Petrolino was found hanging in the shower on Tuesday, according to Aparton. The Sheriff's Department has called the death an "apparent suicide." 

Petrolino, who had been arrested on Saturday, was represented by public defender Elizabeth Camacho during a court appearance Monday. According to Aparton, Camacho asked for a 4011.6, which is a request to the court that a person in custody be taken to a facility for medical treatment or evaluation.

Aparton did not know whether Petrolino received any psychiatric care.

Mark Nicco, the legal counsel for the Sheriff's Department, would not comment on whether Petrolino received any psychiatric evaluation or care while he was in custody. He said the Sheriff's Department was not party to the 4011.6 request, which would go to the court. 

Petrolino was arrested by the California Highway Patrol on Saturday. According to a statement, CHP was alerted Saturday afternoon to be on the lookout for an individual heading to the Golden Gate Bridge to commit suicide. Aparton says Petrolino's family had called 911 out of concern that he was suicidal. 

CHP officers found Petrolino asleep and intoxicated on a bench near the Golden Gate Bridge. They detained him and requested an officer to conduct a mental health examination. Per CHP, Petrolino "made several statements indicating that he had no intention of trying to hurt himself." The officers "determined he was not an immediate danger to himself or to others." They placed him under arrest for an outstanding bench warrant and transported him to San Francisco County Jail.

| Problem set |
1. Answer these questions from the article about Petrolino's arrest and death:
(a) Who represented Petrolino at his court appearance on Monday?
(b) Where did CHP officers find him?
(c) What was he placed under arrest for?
2. Do these statements agree with the article about Petrolino's arrest and death? Answer yes or no for each, and quote the words from the article that decide it.
(a) The Sheriff's Department made the 4011.6 request.
(b) Petrolino's family called 911 because they feared he was suicidal.
(c) Mark Nicco confirmed that Petrolino received psychiatric care in custody.
3. From the article about Petrolino's arrest and death, copy out the passage starting with "Mark Nicco, the" and going on through "to the court.".
The records aren't needed.

| Extracted page text data |
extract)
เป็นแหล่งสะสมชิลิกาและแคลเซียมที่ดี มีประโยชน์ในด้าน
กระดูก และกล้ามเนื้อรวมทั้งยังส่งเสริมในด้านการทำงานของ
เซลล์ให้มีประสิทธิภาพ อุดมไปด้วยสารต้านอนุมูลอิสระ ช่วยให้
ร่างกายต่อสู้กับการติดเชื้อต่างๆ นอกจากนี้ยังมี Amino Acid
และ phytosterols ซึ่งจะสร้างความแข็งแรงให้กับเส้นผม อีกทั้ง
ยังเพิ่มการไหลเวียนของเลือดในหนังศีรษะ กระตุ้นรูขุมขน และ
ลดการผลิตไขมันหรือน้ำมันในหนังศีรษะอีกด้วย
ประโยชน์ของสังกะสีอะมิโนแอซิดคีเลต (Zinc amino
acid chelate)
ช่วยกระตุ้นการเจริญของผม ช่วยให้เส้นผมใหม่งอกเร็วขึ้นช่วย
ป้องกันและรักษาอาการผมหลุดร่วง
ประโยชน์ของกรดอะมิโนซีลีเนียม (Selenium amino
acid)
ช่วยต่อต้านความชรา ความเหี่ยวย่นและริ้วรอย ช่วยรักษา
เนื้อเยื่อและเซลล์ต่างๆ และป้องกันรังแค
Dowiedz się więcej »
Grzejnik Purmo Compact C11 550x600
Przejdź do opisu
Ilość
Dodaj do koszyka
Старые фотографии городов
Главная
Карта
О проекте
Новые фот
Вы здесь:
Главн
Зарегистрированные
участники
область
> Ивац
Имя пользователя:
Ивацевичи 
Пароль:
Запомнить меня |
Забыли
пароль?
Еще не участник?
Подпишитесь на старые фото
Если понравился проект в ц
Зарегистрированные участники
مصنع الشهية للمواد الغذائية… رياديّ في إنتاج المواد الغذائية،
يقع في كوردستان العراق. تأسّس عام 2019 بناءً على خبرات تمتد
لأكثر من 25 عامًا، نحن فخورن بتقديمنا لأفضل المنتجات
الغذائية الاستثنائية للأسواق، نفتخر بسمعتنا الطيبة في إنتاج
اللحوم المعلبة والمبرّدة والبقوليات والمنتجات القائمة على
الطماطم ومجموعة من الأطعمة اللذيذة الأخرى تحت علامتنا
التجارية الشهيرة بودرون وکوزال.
==
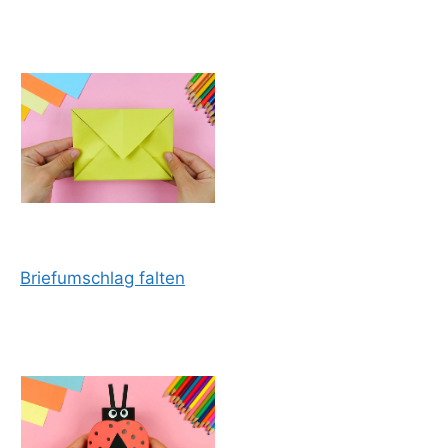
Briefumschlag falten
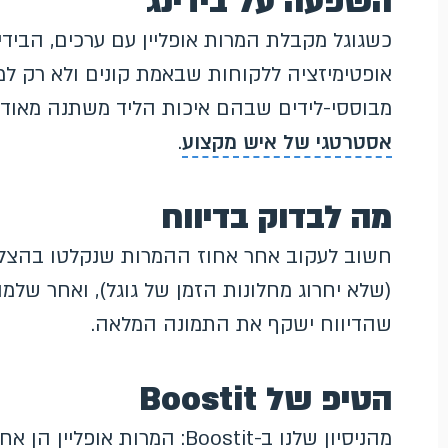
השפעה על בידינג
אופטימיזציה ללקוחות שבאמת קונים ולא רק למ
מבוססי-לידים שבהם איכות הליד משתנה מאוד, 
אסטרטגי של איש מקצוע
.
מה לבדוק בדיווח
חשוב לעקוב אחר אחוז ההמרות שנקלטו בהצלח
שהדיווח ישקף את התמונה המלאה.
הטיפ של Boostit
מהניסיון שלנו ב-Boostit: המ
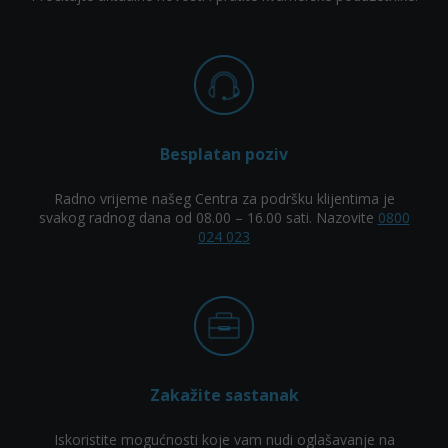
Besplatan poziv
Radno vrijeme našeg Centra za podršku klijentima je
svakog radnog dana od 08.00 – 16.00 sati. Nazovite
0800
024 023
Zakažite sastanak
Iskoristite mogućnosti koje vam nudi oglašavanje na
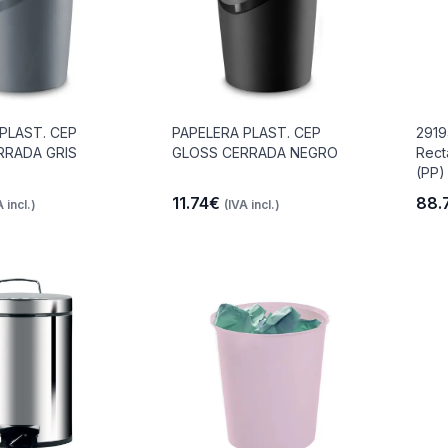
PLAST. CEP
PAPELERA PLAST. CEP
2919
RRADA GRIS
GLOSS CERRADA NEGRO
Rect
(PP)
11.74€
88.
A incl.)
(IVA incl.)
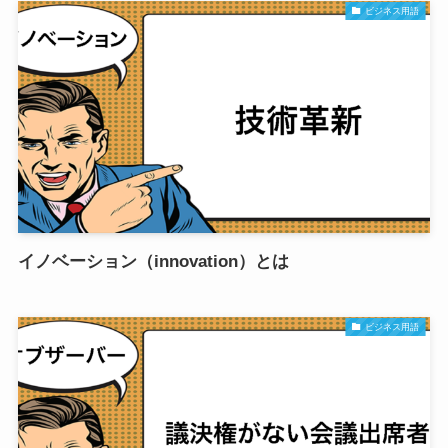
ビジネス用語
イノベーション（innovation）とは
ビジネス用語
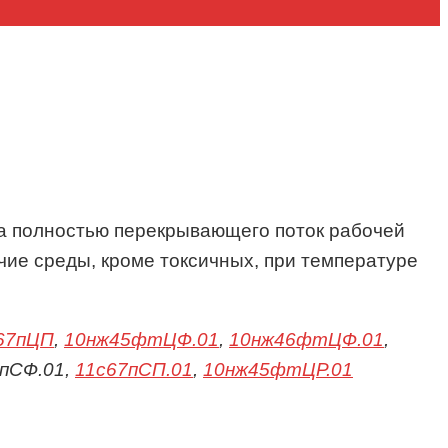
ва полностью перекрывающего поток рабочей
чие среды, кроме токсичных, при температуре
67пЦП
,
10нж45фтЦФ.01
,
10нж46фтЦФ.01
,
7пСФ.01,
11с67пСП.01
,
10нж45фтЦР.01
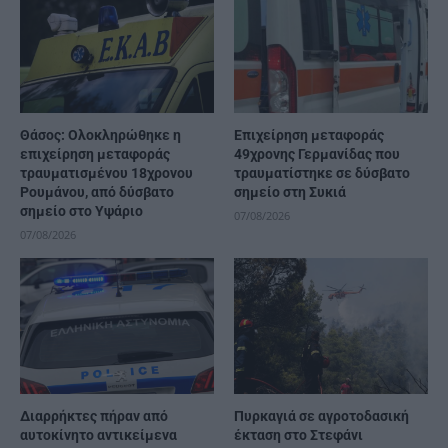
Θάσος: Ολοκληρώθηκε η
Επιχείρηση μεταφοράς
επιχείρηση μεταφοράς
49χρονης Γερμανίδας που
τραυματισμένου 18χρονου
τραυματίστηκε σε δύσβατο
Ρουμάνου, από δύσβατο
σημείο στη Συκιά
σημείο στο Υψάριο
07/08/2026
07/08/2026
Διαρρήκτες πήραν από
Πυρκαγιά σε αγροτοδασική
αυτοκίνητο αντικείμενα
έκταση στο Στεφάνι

| Answers by item |
1.
(a) Public defender Elizabeth Camacho.
(b) Asleep and intoxicated on a bench near the Golden Gate Bridge.
(c) An outstanding bench warrant.

2.
(a) No: "He said the Sheriff's Department was not party to the 4011.6 request, which would go to the court."
(b) Yes: "Aparton says Petrolino's family had called 911 out of concern that he was suicidal."
(c) No: "Mark Nicco, the legal counsel for the Sheriff's Department, would not comment on whether Petrolino received any psychiatric evaluation or care while he was in custody."

3.
Mark Nicco, the legal counsel for the Sheriff's Department, would not comment on whether Petrolino received any psychiatric evaluation or care while he was in custody. He said the Sheriff's Department was not party to the 4011.6 request, which would go to the court.